Despierto con la luz suave del amanecer filtrándose por la ventana. No hay despertadores abruptos ni prisas desesperadas; hoy, como cada día, me espera un espacio de trabajo que elegí libremente según mis intereses y capacidades. Aún en la cama, reviso el tablón comunitario desde la pantalla integrada en la pared: debates abiertos, proyectos colaborativos y propuestas culturales. Me detengo en una invitación para un coloquio sobre historia del arte y nuevas tecnologías. Lo marco para más tarde.

Salgo al pasillo y me cruzo con Elia, una joven ingeniera apasionada por la agricultura vertical. Me cuenta entusiasmada sobre un nuevo método para reciclar nutrientes en los huertos urbanos. En la cocina común, comparto desayuno con otros vecinos. Algunos niños ya están aquí, mezclados con adultos, aprendiendo de manera natural y espontánea, preguntando con la curiosidad intacta. La educación no está estructurada en grados ni estándares rígidos, sino en el interés genuino y el descubrimiento compartido.

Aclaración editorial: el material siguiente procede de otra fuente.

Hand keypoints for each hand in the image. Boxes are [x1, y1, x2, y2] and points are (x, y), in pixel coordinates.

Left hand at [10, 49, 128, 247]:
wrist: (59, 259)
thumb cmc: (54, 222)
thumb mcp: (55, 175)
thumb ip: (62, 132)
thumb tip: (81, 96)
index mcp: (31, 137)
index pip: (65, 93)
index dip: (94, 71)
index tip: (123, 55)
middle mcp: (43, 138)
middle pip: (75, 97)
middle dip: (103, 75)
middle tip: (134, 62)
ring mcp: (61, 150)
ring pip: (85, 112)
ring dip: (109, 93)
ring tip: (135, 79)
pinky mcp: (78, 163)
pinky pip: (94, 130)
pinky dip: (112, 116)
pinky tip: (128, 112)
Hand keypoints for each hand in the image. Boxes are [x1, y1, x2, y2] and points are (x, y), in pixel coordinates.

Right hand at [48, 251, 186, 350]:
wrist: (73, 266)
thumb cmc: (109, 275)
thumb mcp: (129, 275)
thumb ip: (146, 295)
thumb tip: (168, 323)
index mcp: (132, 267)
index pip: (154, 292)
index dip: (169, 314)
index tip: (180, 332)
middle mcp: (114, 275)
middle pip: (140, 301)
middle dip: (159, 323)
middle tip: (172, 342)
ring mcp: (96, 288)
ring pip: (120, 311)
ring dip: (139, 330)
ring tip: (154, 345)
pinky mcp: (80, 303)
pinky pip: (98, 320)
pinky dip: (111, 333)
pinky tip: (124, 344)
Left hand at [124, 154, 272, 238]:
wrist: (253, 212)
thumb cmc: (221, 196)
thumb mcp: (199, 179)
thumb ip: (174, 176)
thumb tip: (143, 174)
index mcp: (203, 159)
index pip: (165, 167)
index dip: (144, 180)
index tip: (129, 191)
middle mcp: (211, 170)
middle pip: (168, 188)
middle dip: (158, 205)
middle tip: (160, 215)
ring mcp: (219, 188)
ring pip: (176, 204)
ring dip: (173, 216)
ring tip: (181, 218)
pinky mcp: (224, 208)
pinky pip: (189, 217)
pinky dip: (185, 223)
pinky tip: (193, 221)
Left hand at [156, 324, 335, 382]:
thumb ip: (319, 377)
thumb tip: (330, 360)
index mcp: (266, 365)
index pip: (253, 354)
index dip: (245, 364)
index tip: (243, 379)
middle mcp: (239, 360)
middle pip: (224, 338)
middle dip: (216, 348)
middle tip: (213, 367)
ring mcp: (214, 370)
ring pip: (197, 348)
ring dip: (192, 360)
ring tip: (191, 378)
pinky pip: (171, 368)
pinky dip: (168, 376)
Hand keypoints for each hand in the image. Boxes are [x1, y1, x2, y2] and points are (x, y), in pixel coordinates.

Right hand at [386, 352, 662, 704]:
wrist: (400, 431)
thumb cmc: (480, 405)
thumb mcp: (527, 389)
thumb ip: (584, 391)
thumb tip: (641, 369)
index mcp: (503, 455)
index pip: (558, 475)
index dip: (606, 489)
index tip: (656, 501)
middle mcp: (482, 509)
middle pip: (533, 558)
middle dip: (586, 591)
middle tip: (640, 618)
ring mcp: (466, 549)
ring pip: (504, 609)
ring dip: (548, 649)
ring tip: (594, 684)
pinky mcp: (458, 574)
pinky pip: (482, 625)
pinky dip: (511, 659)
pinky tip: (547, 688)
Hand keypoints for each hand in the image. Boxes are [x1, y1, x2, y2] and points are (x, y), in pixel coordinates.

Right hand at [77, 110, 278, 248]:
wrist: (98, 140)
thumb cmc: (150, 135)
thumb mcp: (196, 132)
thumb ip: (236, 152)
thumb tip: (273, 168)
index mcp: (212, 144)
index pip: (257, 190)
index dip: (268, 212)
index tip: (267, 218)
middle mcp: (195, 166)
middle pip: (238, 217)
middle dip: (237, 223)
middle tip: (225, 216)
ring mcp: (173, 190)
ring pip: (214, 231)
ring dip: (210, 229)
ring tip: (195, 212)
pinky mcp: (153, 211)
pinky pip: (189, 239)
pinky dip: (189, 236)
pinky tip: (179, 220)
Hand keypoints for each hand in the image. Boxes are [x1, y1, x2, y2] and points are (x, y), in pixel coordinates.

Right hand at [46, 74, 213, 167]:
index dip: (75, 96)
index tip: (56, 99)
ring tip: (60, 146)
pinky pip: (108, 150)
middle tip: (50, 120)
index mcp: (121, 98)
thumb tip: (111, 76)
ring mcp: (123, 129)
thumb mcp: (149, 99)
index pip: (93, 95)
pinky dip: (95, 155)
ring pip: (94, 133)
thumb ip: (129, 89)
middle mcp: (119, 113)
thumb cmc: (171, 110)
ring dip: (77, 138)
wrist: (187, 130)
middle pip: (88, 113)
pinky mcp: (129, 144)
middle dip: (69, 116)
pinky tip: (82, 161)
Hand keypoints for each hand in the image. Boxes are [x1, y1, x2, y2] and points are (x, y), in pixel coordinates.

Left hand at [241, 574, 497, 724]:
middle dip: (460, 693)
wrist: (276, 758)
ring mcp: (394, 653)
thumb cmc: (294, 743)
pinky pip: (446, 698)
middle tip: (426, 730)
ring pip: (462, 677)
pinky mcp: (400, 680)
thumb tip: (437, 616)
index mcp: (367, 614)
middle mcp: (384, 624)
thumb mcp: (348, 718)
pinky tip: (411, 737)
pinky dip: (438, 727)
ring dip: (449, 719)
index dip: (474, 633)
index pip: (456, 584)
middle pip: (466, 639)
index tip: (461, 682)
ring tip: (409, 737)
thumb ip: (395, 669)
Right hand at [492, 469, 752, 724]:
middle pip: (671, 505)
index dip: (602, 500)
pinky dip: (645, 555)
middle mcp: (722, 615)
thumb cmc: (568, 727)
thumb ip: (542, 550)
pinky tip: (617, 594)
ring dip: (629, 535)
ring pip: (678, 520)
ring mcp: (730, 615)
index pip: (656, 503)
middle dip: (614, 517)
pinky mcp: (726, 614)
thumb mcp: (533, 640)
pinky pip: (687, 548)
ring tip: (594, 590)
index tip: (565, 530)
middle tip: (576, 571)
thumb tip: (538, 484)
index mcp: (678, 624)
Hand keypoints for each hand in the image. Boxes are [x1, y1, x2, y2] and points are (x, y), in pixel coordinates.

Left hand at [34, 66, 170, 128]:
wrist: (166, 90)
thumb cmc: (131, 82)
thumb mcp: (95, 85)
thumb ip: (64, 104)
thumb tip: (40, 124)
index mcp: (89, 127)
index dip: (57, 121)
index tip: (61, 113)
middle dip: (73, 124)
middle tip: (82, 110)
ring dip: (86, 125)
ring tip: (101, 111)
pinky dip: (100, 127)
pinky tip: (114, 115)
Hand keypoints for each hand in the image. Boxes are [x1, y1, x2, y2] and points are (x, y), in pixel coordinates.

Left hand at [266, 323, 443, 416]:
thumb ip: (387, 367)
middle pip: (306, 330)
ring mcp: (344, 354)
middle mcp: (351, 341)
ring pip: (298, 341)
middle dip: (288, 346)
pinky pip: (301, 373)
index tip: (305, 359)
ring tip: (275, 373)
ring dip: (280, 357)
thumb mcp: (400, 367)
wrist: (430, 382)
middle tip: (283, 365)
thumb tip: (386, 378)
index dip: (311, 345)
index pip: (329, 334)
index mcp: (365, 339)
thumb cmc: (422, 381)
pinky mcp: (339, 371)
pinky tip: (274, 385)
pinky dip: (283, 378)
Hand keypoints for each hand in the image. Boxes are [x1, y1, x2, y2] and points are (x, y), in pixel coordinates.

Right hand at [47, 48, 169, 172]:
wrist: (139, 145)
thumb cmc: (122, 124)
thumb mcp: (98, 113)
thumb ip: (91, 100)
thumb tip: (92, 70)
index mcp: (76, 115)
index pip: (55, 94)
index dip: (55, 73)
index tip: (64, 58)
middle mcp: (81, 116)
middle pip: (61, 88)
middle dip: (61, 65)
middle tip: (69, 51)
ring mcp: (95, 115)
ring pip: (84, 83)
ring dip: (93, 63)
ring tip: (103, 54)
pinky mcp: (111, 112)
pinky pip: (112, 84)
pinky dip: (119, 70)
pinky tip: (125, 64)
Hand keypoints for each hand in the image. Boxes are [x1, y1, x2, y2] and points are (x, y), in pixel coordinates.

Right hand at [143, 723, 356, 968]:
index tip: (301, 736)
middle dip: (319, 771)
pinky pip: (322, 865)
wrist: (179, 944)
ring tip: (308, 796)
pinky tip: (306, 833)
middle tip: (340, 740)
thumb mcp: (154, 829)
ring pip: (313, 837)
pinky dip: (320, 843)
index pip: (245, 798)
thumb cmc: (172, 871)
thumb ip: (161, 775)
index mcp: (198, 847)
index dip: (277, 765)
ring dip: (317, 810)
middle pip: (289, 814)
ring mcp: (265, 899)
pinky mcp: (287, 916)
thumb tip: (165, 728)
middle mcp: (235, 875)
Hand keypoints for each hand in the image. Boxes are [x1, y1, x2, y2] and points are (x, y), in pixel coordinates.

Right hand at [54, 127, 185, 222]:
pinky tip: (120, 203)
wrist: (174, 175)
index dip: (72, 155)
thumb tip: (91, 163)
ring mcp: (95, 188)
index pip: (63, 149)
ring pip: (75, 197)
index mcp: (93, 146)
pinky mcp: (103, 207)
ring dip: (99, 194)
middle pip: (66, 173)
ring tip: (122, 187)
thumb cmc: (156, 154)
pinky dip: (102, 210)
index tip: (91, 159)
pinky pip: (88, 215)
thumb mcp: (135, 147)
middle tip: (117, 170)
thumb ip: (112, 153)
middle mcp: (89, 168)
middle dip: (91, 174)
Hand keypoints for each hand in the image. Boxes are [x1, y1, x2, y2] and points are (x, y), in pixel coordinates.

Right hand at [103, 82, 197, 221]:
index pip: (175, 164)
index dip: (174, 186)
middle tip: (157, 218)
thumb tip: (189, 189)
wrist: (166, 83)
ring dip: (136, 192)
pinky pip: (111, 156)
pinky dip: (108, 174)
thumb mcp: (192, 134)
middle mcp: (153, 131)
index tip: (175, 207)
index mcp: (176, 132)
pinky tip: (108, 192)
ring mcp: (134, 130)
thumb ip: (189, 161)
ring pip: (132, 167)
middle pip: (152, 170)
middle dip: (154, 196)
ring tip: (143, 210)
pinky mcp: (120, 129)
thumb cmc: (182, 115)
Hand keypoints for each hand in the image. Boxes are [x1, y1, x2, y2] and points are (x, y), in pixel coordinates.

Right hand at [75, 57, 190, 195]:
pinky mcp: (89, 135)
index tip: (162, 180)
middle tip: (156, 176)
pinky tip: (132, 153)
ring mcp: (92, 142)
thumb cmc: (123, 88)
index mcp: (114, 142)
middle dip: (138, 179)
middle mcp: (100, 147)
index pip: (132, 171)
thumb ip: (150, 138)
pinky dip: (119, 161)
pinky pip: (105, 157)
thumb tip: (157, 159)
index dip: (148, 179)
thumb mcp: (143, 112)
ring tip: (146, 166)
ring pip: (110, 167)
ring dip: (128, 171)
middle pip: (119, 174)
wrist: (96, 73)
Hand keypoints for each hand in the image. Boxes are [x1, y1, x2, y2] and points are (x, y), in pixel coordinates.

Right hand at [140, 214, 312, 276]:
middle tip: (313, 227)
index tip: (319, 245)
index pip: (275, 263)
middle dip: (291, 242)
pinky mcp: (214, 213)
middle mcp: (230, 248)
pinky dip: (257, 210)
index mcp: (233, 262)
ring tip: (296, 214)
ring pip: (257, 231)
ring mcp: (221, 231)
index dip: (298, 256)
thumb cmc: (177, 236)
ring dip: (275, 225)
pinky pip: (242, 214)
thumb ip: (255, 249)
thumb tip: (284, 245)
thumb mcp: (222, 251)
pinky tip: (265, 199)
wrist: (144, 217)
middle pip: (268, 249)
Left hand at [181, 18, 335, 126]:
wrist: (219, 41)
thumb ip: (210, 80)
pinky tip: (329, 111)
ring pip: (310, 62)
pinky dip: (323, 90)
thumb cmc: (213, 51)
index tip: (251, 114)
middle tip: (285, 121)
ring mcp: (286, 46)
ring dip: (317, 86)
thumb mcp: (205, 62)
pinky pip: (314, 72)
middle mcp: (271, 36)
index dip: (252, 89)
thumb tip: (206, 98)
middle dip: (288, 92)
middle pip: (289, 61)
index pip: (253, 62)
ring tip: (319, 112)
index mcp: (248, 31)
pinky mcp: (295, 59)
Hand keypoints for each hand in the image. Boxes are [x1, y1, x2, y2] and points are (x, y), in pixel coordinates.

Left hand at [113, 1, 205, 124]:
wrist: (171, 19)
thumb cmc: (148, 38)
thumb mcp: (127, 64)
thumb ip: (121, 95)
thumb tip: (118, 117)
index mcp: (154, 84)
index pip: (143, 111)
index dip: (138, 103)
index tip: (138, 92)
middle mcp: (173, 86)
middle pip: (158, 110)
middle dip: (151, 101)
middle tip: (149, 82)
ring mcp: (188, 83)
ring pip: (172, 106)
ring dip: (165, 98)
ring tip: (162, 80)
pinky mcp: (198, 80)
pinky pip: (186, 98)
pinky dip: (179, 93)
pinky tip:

Hoy me toca colaborar en el centro de creación audiovisual. Preparamos una serie documental sobre la historia de la música popular antes del colapso del capitalismo. Algunos veteranos nos cuentan cómo vivieron aquellas décadas convulsas: precariedad, competitividad feroz, fronteras insalvables. A veces me cuesta creer que todo eso fue real, pero sus relatos y los registros son claros. La memoria histórica es un pilar de nuestra época; no podemos olvidar cómo llegamos aquí.
A mediodía, tras compartir el almuerzo —los huertos comunitarios y las cooperativas agrícolas producen alimentos de calidad para todos—, me acerco a la asamblea. Hoy discutimos el uso de ciertos recursos energéticos y nuevas estrategias para mejorar la eficiencia productiva de la comuna. La toma de decisiones es lenta, a veces caótica, y todo sucede más lento que en tiempos del capitalismo, pero nadie lo vive como una carga. Participamos porque sabemos que estas decisiones nos afectan a todos y todas. Ya no existe un poder central separado de la vida cotidiana; somos nosotros quienes construimos nuestras condiciones de existencia.
Por la tarde, después de un paseo con mis compañeros por el parque comunitario, asisto al coloquio que marqué por la mañana. Hablamos de arte y tecnología, pero también de cómo evitar la fetichización del conocimiento y la cultura. No hay mercancías; lo que producimos se comparte y se disfruta colectivamente. La creatividad es expresión de libertad, no medio de subsistencia.

Al anochecer, me uno a un ensayo de teatro experimental. No soy especialmente bueno actuando, pero disfruto compartiendo con los demás, explorando nuevas formas de expresión. Nadie es juzgado por su habilidad; el arte es creación conjunta y exploración mutua. Cuando salgo del ensayo, camino por las calles tranquilas de la comuna. No hay anuncios ni cámaras vigilando; el concepto de propiedad privada quedó atrás, y con él, la sensación de escasez y competencia.
Vuelvo a casa sintiendo el pulso de una sociedad que no necesita explotarse a sí misma para sobrevivir. Pienso, antes de dormir, en quienes soñaron con esto en siglos pasados, en los que lucharon y fracasaron, en los que resistieron cuando todo parecía imposible. Quizá nunca podamos hacer justicia completa a su memoria, pero vivimos y construimos desde lo que nos dejaron. Aquí, donde el trabajo es vida creativa y la vida es comunidad, sentimos que la humanidad, por fin, se ha encontrado consigo misma.